Take a subpixel slice from a larger image. The returned output is left-aligned with the requested slice.

Parameters
  • inputs (ArrayLike) – data

  • index (Tuple[slice]) – a slice to subpixel accuracy

Example

>>> # xdoctest: +REQUIRES(module:torch)
>>> import kwimage
>>> import torch
>>> # say we have a (576, 576) input space
>>> # and a (9, 9) output space downsampled by 64x
>>> ospc_feats = np.tile(np.arange(9 * 9).reshape(1, 9, 9), (1024, 1, 1))
>>> inputs = torch.from_numpy(ospc_feats)
>>> # We detected a box in the input space
>>> ispc_bbox = kwimage.Boxes([[64,  65, 100, 120]], 'ltrb')
>>> # Get coordinates in the output space
>>> ospc_bbox = ispc_bbox.scale(1 / 64)
>>> tl_x, tl_y, br_x, br_y = ospc_bbox.data[0]
>>> # Convert the box to a slice
>>> index = [slice(None), slice(tl_y, br_y), slice(tl_x, br_x)]
>>> # Note: I'm not 100% sure this work right with non-intergral slices
>>> outputs = kwimage.subpixel_slice(inputs, index)

Example

>>> inputs = np.arange(5 * 5 * 3).reshape(5, 5, 3)
>>> index = [slice(0, 3), slice(0, 3)]
>>> outputs = subpixel_slice(inputs, index)
>>> index = [slice(0.5, 3.5), slice(-0.5, 2.5)]
>>> outputs = subpixel_slice(inputs, index)
>>> inputs = np.arange(5 * 5).reshape(1, 5, 5).astype(float)
>>> index = [slice(None), slice(3, 6), slice(3, 6)]
>>> outputs = subpixel_slice(inputs, index)
>>> print(outputs)
[[[18. 19.  0.]
  [23. 24.  0.]
  [ 0.  0.  0.]]]
>>> index = [slice(None), slice(3.5, 6.5), slice(2.5, 5.5)]
>>> outputs = subpixel_slice(inputs, index)
>>> print(outputs)
[[[20.   21.   10.75]
  [11.25 11.75  6.  ]
  [ 0.    0.    0.  ]]]
kwimage.subpixel_translate(inputs, shift, interp_axes=None, output_shape=None)[source]

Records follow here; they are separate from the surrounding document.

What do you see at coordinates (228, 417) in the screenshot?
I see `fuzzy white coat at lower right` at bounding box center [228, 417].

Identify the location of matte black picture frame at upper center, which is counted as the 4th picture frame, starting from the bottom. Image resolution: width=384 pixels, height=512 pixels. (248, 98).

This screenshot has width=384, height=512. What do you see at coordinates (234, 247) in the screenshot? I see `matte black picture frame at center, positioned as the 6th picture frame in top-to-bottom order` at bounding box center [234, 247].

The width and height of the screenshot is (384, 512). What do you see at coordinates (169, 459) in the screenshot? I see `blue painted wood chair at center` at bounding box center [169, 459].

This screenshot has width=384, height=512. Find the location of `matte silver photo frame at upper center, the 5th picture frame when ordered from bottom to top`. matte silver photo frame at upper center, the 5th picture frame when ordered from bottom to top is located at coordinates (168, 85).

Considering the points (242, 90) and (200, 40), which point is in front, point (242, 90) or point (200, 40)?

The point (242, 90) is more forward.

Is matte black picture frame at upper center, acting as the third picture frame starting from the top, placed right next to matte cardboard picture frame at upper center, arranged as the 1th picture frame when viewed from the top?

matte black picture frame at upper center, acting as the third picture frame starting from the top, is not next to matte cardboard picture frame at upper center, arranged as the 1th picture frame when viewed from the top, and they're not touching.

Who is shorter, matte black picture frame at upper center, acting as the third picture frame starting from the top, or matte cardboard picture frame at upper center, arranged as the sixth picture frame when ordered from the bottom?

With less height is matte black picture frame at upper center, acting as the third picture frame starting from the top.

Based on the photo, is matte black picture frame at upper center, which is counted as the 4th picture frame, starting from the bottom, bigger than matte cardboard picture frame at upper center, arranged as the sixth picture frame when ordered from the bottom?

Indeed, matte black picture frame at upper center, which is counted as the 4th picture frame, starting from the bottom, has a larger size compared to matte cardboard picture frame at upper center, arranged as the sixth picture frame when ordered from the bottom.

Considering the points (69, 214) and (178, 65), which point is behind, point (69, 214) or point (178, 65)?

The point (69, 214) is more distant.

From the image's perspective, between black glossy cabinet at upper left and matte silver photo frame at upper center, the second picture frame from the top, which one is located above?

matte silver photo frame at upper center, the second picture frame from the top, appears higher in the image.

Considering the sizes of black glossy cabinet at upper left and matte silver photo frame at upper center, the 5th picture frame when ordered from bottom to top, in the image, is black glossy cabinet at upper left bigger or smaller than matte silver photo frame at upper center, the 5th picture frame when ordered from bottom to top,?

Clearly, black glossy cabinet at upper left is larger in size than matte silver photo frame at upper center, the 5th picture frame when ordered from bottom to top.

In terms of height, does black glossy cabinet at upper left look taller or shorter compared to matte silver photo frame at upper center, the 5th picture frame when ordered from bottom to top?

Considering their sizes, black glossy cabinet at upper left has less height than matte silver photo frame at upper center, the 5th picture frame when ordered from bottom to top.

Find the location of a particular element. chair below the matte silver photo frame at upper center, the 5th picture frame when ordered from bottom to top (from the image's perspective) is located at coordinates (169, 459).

Translates an image by a subpixel shift value using bilinear interpolation

Parameters
  • inputs (ArrayLike) – data to translate

  • shift (Sequence) – amount to translate each dimension specified by interp_axes. Note: if inputs contains more than one “image” then all “images” are translated by the same amount. This function contains no mechanism for translating each image differently. Note that by default this is a y,x shift for 2 dimensions.

  • interp_axes (Sequence, default=None) – axes to perform interpolation on, if not specified the final n axes are interpolated, where n=len(shift)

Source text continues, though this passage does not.